Wilful acts & forgiveness

It’s taken me 8+ years and counting to work through my experiences and my life. But the one thing I’m sure of is that I wasn’t in the same emotional space before I started writing. I’ve come a long way.

It’s only when we work through our experiences and we’re looking at the bigger picture that we understand our experiences and other people and how those people make their decisions. I know why I wasn’t told about my diagnosis even though I have medical notes that confirm there was a diagnosis at the age of 2.

With any diagnosis there is so much more to the diagnosis than just the diagnosis. If it was only about the diagnosis, there would be no issue, but all diagnoses have implications. Having cerebral palsy meant I had neurological and emotional implications and those we’re totally ignored.

Growing up without taking my neurological and emotional side to my disability into consideration had far wide reaching implications that I continued to struggle with throughout my life. Truth be known, my life and what I’ve had to deal with throughout my life has been one big struggle.

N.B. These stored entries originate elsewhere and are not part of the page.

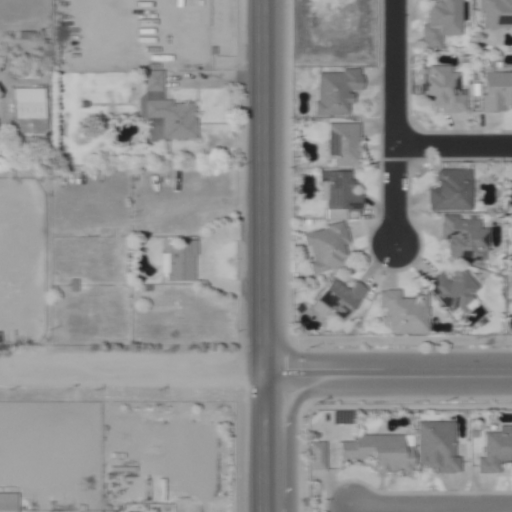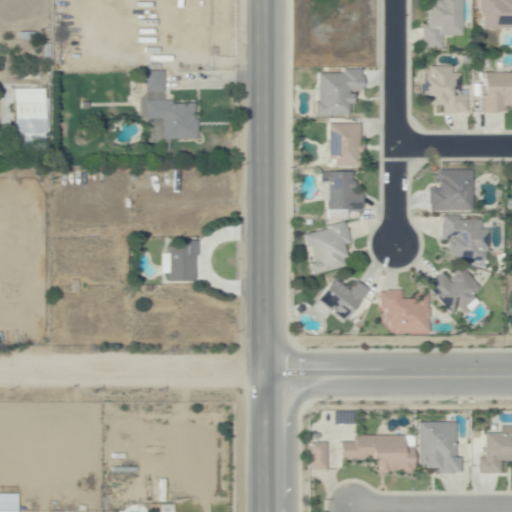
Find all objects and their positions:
building: (495, 13)
building: (494, 14)
building: (439, 22)
building: (442, 22)
building: (440, 89)
building: (442, 90)
building: (334, 91)
building: (496, 91)
building: (497, 93)
building: (336, 94)
building: (165, 109)
building: (57, 112)
building: (166, 114)
building: (28, 118)
road: (396, 122)
building: (341, 144)
building: (343, 147)
road: (454, 147)
building: (134, 179)
building: (449, 191)
building: (451, 192)
building: (336, 194)
building: (340, 194)
building: (136, 201)
building: (462, 238)
building: (464, 240)
building: (324, 247)
building: (326, 249)
road: (258, 255)
building: (177, 262)
building: (182, 263)
building: (75, 287)
building: (451, 289)
building: (453, 291)
building: (337, 299)
building: (341, 299)
building: (401, 311)
building: (404, 313)
building: (356, 327)
road: (385, 373)
road: (129, 374)
building: (435, 446)
building: (437, 448)
building: (494, 450)
building: (379, 451)
building: (496, 452)
building: (380, 454)
building: (314, 455)
building: (316, 458)
building: (7, 502)
road: (432, 507)
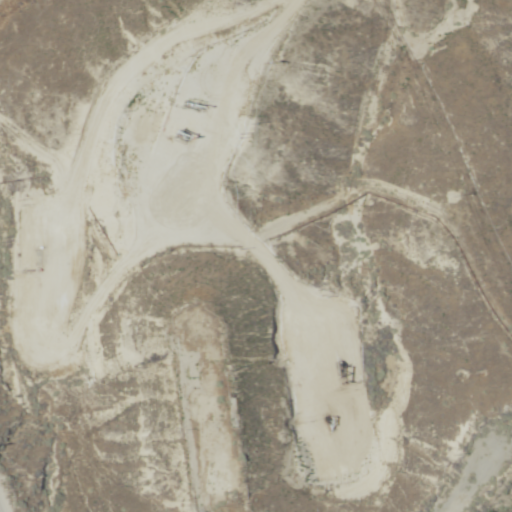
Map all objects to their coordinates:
road: (337, 18)
road: (189, 163)
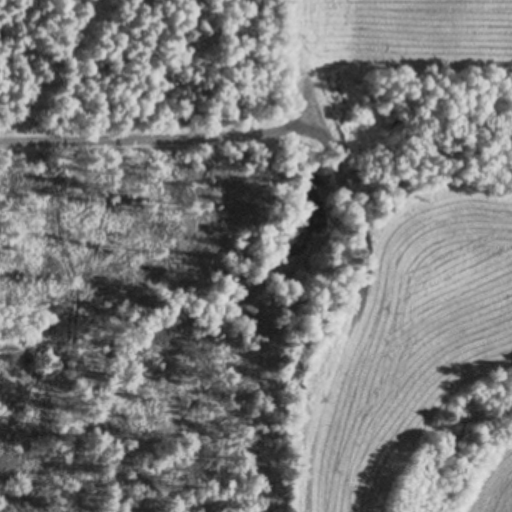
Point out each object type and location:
crop: (393, 41)
road: (162, 136)
crop: (413, 359)
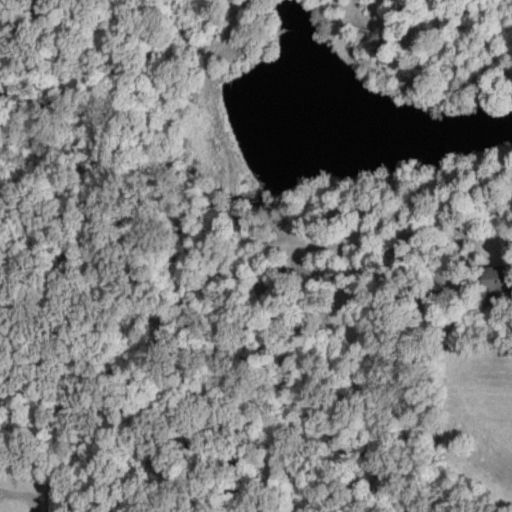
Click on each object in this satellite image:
building: (390, 57)
building: (498, 277)
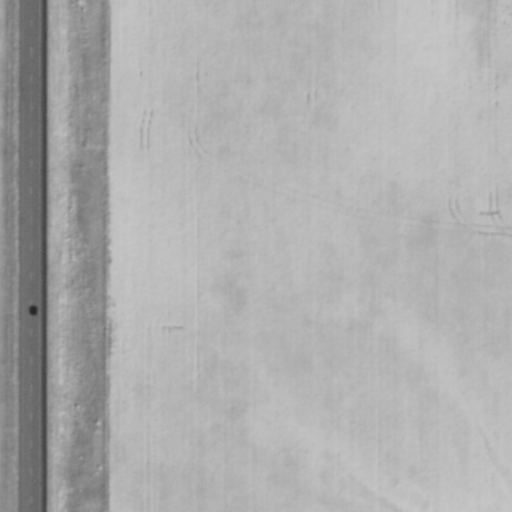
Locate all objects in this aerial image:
road: (23, 256)
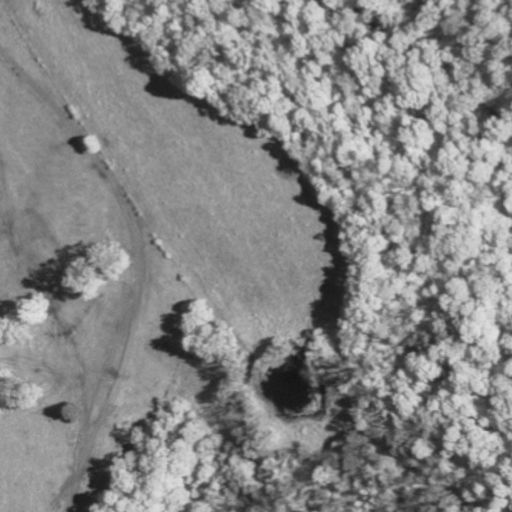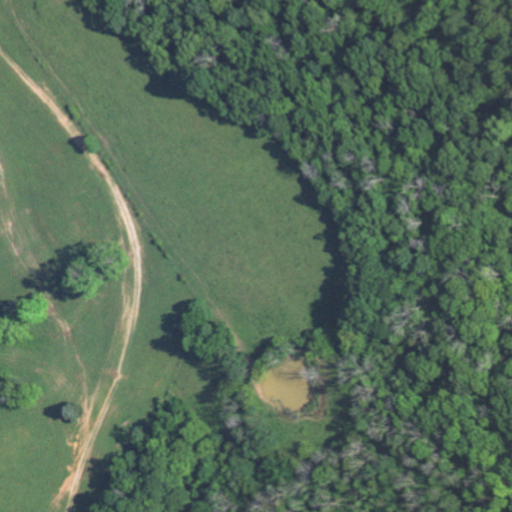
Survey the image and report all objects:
road: (129, 255)
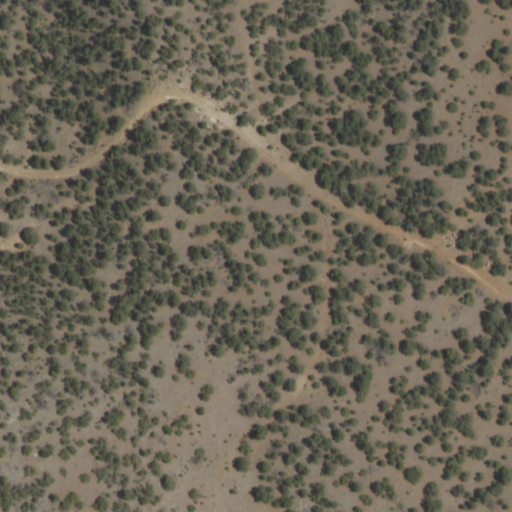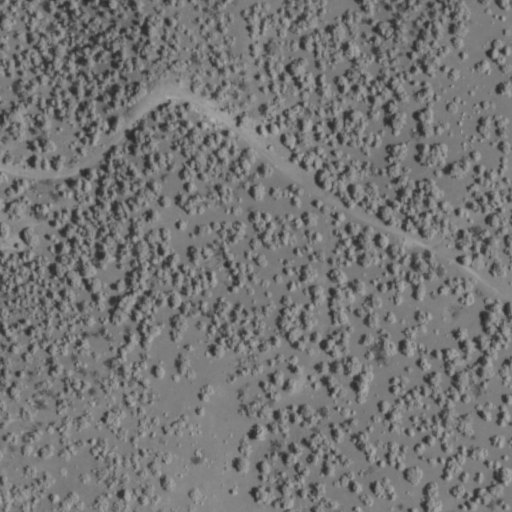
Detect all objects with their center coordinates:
road: (276, 114)
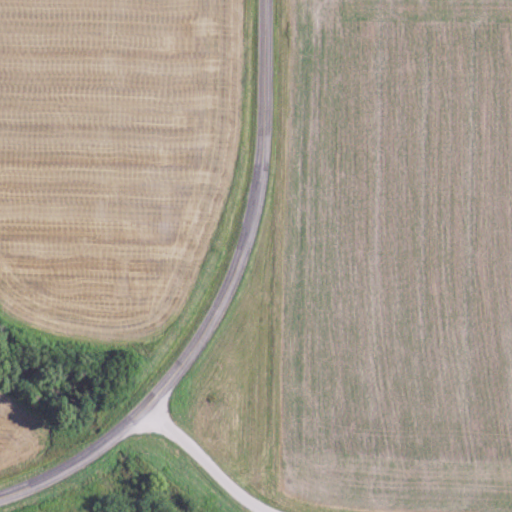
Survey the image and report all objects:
road: (223, 300)
road: (209, 462)
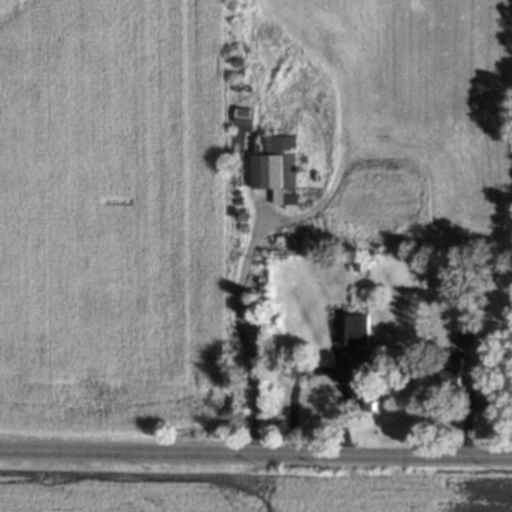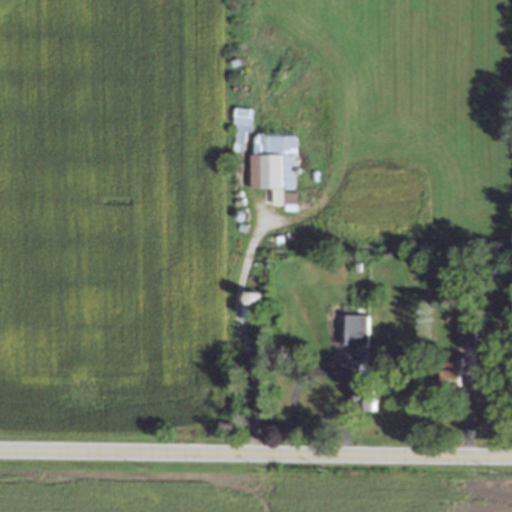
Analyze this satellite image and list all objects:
building: (243, 123)
building: (239, 124)
building: (271, 163)
building: (275, 166)
crop: (113, 217)
building: (484, 270)
building: (248, 297)
building: (248, 310)
building: (350, 325)
building: (355, 326)
road: (240, 332)
building: (461, 332)
building: (465, 334)
building: (368, 369)
road: (318, 370)
building: (449, 373)
building: (450, 375)
building: (365, 393)
building: (368, 394)
road: (255, 452)
crop: (248, 492)
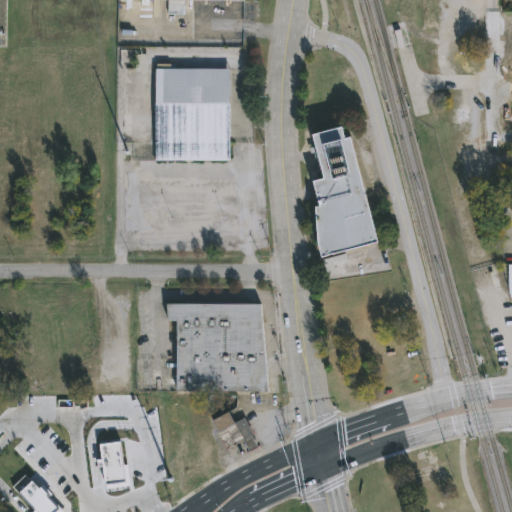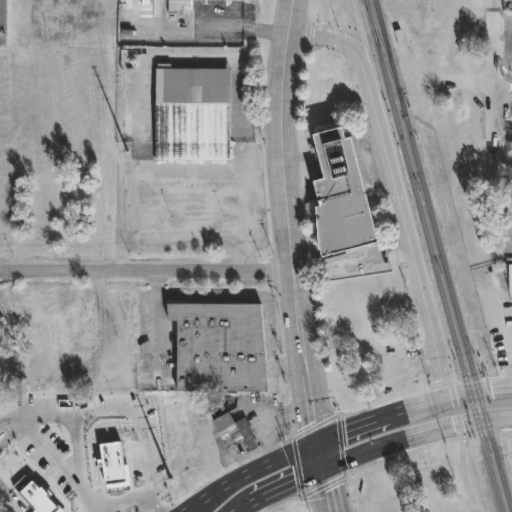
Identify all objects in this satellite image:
building: (188, 0)
building: (186, 1)
road: (323, 19)
building: (2, 24)
road: (212, 26)
road: (304, 38)
road: (489, 51)
railway: (384, 57)
road: (244, 111)
building: (191, 116)
building: (192, 116)
road: (263, 127)
power tower: (128, 163)
road: (189, 169)
road: (282, 184)
building: (340, 198)
building: (341, 199)
road: (399, 207)
railway: (432, 255)
railway: (441, 256)
road: (145, 269)
road: (205, 297)
road: (498, 319)
road: (269, 341)
building: (219, 347)
building: (218, 348)
road: (477, 390)
road: (307, 405)
road: (69, 412)
road: (378, 418)
road: (485, 421)
traffic signals: (310, 422)
road: (140, 427)
traffic signals: (344, 431)
building: (233, 432)
building: (234, 432)
road: (486, 432)
road: (389, 444)
road: (461, 444)
road: (52, 454)
road: (316, 454)
building: (114, 459)
parking lot: (54, 461)
road: (1, 465)
road: (82, 466)
road: (253, 470)
traffic signals: (293, 478)
road: (284, 482)
power tower: (169, 486)
road: (325, 489)
traffic signals: (326, 494)
building: (38, 495)
road: (240, 506)
road: (108, 507)
road: (188, 507)
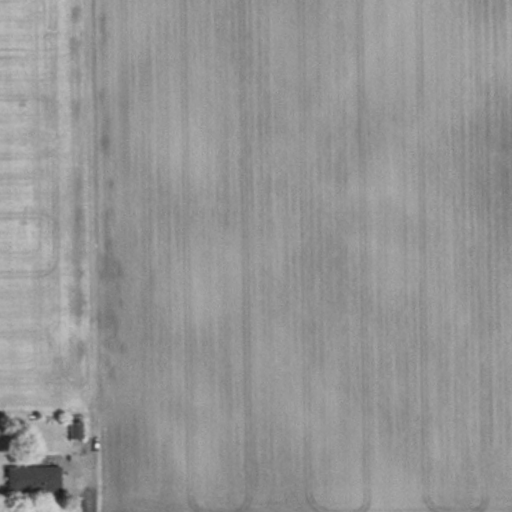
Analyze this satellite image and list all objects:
building: (33, 480)
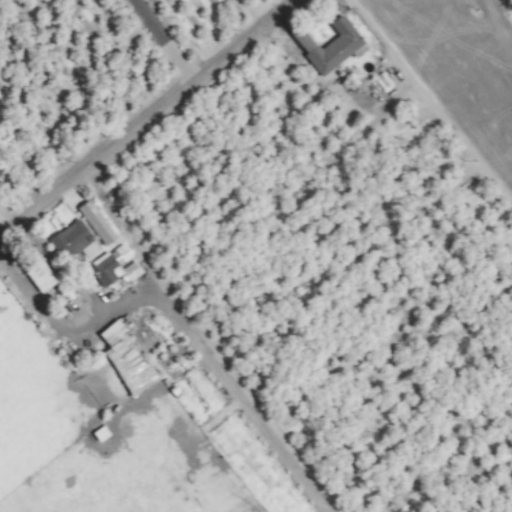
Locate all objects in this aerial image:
road: (164, 39)
building: (331, 47)
road: (147, 115)
building: (93, 222)
building: (71, 241)
building: (113, 266)
building: (32, 271)
building: (122, 358)
building: (97, 433)
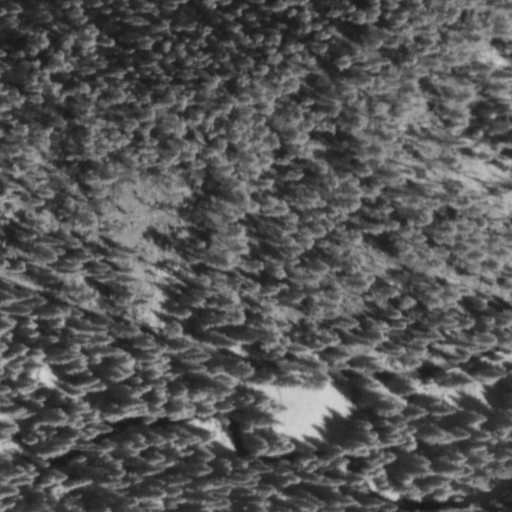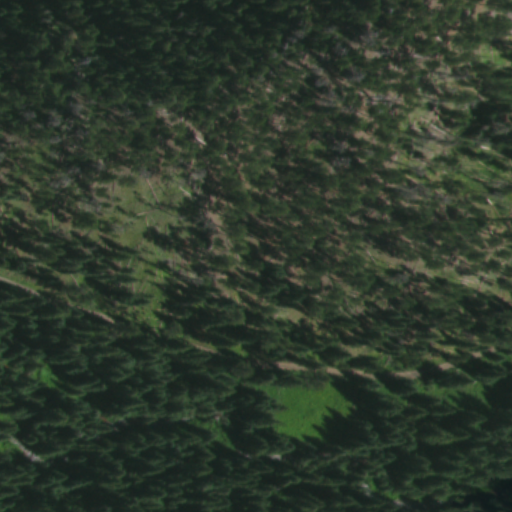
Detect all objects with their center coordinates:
road: (252, 359)
river: (248, 457)
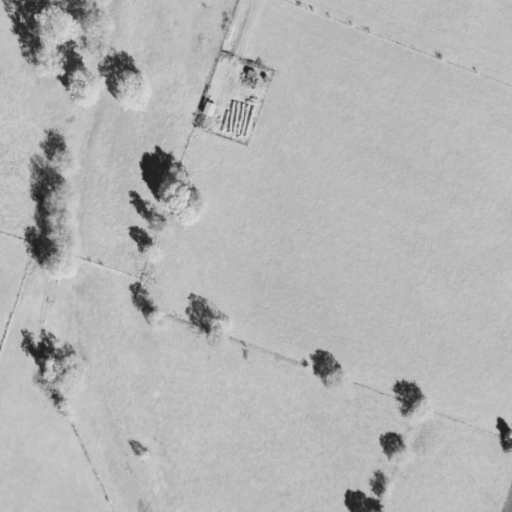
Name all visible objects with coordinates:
building: (213, 110)
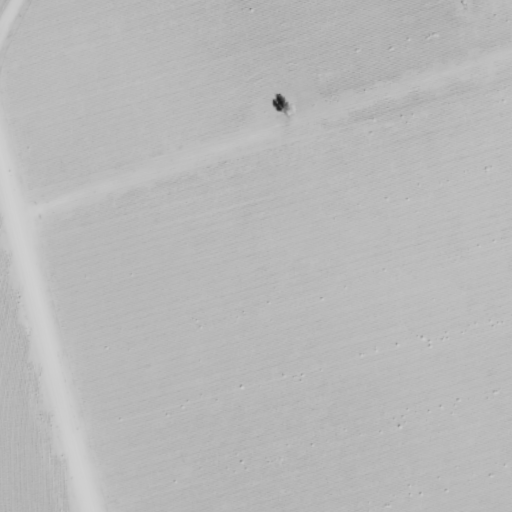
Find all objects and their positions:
road: (40, 387)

Although in the early years I wasn’t fully consciously aware of my symptoms and it was all about a non-diagnosis, as I began to grow up it became very clear what my neurological and emotional struggles were and that they were totally being overlooked.

Our many struggles, without a thought and consideration from others as to how we might or will cope, is often the reason we don’t always have to forgive.


23 Aug, 2018

4 thoughts on “Wilful acts & forgiveness

  1. Forgiveness has been one thing I have had the hardest time with, especially forgiving myself, which I am dealing with now.

    The reality is that I’m only human and I have needs, wants and desires that aren’t being taken care of in this relationship and probably never will.

    The only example I was shown was that you are supposed to stay together no matter what, but I don’t want to have to suffer like my parents did, when there isn’t any real reason.

    They willfully ignored our basic needs and any kind of issues that we had, which led to us suffering in our lives when it didn’t have to be that way.

    I don’t feel like I should have to forgive them when I’m having to be the one to figure out how to live my life now, after having had to suffer through most of my life because of their behavior.

    1. You must do what’s right for you Randy. If you feel your parents deserve your forgiveness then I’m sure you will forgive them.

      Having documented my experiences over the last 8 years I have come to my own conclusions on where I stand on forgiveness.

      What I will say is that it doesn’t make us nasty, mean or evil if we choose not to forgive, it’s simply a personal choice based on our own personal experiences.

      If we can live without carrying the guilt and we simply choose not to forgive then we know we’ve healed.

      I personally don’t believe we have to forgive in order for us to heal. Bringing understanding into the equation is healing enough.

  2. I may forgive If I see the perp in the grip of karma. Then I’ll chuckle to myself and live happily ever after.

    Of course, some things are unforgivable.

    1. Thanks Tim. Yes, I’ve also come to the same conclusion that some things are unforgivable, particularly if the deed done is wilful and there is no remorse. Those things for all intents and purposes do seem pretty unforgivable.

      Forgiving someone for their deed is somewhat a personal choice, but we can still live a fruitful life and not forgive, instead we choose not to carry the deed, choose not to live with malice, and instead replace the deed with understanding.

      Simply, we must come to understand the person behind the deed. It is only through understanding that we can bring acceptance and let the deed go without having to forgive.